§ 13b LaplaG - Zielabweichungsverfahren für Windenergieanlagen an Land
Bibliographie
- Titel
- Gesetz über die Landesplanung (Landesplanungsgesetz - LaplaG)
- Amtliche Abkürzung
- LaplaG
- Normtyp
- Gesetz
- Normgeber
- Schleswig-Holstein
- Gliederungs-Nr.
- 230-1
(1) Plant eine Gemeinde vor dem in § 245e Absatz 1 Satz 2 Baugesetzbuch genannten Zeitpunkt ein Windenergiegebiet gemäß § 2 Nummer 1 des Windenergieflächenbedarfsgesetzes außerhalb der in den Regionalplänen ausgewiesenen Vorranggebiete auszuweisen, soll ihrem Antrag auf Zielabweichung abweichend von § 245e Absatz 5 Baugesetzbuch und § 6 Absatz 2 des Raumordnungsgesetzes nur dann stattgegeben werden, wenn
- 1.
ein Raumordnungsplan an der von der Gemeinde für Windenergie an Land geplanten Stelle kein Gebiet für mit der Windenergie an Land unvereinbare Nutzungen oder Funktionen festlegt,
- 2.
die Fläche von der Gemeinde unter Beachtung der im Landesentwicklungsplan für Windenergie an Land im Übrigen festgelegten Ziele der Raumordnung und unter Berücksichtigung der Grundsätze der Raumordnung ermittelt worden ist,
- 3.
die planende Gemeinde nachgewiesen hat, dass die Ausweisung der Windenergiegebiete mittels Sonderbauflächen, Sondergebieten oder mit diesen vergleichbaren Ausweisungen erfolgen soll und dass sie keine Bestimmungen zur Höhe der Windenergieanlagen an Land im jeweiligen Bauleitplan trifft,
- 4.
die planende Gemeinde nachgewiesen hat, dass sie die Ausweisung der Windenergiegebiete mit den benachbarten Gemeinden abgestimmt hat und
- 5.
die planende Gemeinde nachgewiesen hat, dass sie bei der Planung eines Windenergiegebietes die in ihren Belangen berührten öffentlichen Stellen beteiligt und die Abwägung gemäß § 1 Absatz 7 Baugesetzbuch durchgeführt hat.
(2) Dem Antrag einer Gemeinde soll unter Beachtung der in Absatz 1 genannten Voraussetzungen stattgegeben werden, wenn
- 1.
das Vorhaben überwiegend der Stromversorgung mindestens eines im Umkreis von bis zu 10 km befindlichen oder geplanten energieintensiven Gewerbe- oder Industriestandortes dient und die Nutzung der gewonnenen Energie mittels unmittelbarem Direktanschluss und -verbrauch (ohne EEG-Fördermechanismen) erfolgt oder
- 2.
das Vorhaben in der Gemeinde überwiegend der Wärmeversorgung im Rahmen eines kommunalen Wärmekonzepts dient.
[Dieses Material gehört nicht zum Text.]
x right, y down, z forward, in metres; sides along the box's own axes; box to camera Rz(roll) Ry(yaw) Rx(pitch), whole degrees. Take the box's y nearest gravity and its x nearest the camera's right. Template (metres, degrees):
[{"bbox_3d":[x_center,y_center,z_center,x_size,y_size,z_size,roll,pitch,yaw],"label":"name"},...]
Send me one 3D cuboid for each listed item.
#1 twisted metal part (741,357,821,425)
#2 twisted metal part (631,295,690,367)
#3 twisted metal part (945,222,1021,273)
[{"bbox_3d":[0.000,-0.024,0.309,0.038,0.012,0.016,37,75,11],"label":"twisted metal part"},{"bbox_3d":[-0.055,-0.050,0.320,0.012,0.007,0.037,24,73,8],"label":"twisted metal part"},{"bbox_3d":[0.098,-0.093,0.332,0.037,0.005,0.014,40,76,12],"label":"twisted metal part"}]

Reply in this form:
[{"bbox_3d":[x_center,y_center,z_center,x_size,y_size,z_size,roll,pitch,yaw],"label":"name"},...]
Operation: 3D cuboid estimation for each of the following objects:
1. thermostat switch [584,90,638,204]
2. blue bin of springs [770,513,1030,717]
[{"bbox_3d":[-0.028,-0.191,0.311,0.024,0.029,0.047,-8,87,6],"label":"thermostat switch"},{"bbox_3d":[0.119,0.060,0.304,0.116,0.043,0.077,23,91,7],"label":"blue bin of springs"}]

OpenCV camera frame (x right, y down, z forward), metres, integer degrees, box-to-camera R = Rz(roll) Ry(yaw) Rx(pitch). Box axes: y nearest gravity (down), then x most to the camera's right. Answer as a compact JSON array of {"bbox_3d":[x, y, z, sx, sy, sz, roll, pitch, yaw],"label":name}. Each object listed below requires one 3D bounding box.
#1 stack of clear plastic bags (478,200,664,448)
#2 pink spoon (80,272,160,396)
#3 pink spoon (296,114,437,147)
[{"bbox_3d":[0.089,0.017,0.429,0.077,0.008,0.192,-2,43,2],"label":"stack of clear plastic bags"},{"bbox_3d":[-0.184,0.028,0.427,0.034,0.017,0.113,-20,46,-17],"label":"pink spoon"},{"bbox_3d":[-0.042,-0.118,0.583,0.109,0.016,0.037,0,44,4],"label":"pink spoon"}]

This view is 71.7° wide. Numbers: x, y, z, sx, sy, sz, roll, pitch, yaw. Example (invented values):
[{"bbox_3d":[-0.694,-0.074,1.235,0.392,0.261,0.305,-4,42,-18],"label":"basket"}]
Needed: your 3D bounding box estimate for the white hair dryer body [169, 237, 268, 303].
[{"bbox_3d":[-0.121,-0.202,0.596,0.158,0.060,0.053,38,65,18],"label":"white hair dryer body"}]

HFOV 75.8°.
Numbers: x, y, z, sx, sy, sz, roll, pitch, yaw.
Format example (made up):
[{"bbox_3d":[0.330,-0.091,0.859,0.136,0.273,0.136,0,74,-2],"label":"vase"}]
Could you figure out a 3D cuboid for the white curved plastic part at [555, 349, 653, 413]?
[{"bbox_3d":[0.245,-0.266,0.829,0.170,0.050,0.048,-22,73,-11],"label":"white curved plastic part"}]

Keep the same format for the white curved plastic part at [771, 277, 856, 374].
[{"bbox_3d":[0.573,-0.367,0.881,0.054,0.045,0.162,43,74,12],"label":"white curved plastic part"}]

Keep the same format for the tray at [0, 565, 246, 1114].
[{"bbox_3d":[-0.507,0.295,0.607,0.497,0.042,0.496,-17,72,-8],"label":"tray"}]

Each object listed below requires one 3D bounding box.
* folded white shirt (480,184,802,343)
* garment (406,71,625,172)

Abstände, die als Ziele der Raumordnung im Landesentwicklungsplan für Windenergie an Land zu Gewerbegebieten festgelegt sind, finden in einer Bauleitplanung für Standorte nach Satz 1 keine Anwendung.
(3) Die Gemeinden kommen den Nachweispflichten durch Einreichung nachvollziehbarer Unterlagen nach.
(4) Die Landesplanungsbehörde kann abweichend von § 13 Absatz 1 Satz 2 auf das Einvernehmen der jeweils fachlich berührten obersten Landesbehörden und auf die Beteiligung der weiteren jeweils fachlich berührten öffentlichen Stellen verzichten.